- **Job**
Scan the entries below. List each line with "auch".

Saved entries:

++++++++++

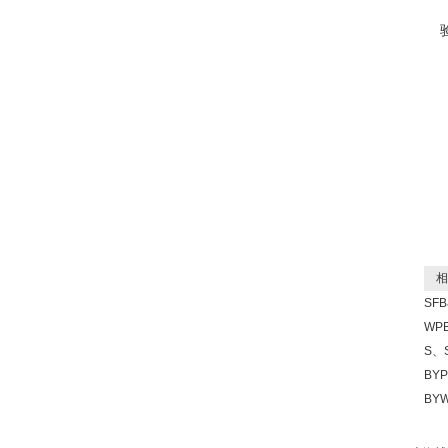
相
SF
WP
S、
BY
BY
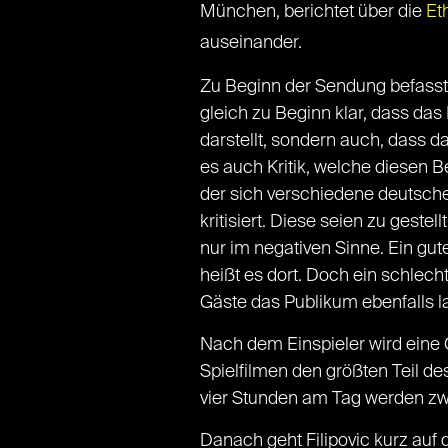
München, berichtet über die
Et
auseinander.
Zu Beginn der Sendung befasst si
gleich zu Beginn klar, dass da
darstellt, sondern auch, dass 
es auch Kritik, welche diesen B
der sich verschiedene deutsc
kritisiert. Diese seien zu gest
nur im negativen Sinne. Ein gu
heißt es dort. Doch ein schlec
Gäste das Publikum ebenfalls 
Nach dem Einspieler wird eine 
Spielfilmen den größten Teil d
vier Stunden am Tag werden z
Danach geht Filipovic kurz auf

++++++++++

- **Solution**
darstellt, sondern auch, dass 
es auch Kritik, welche diesen B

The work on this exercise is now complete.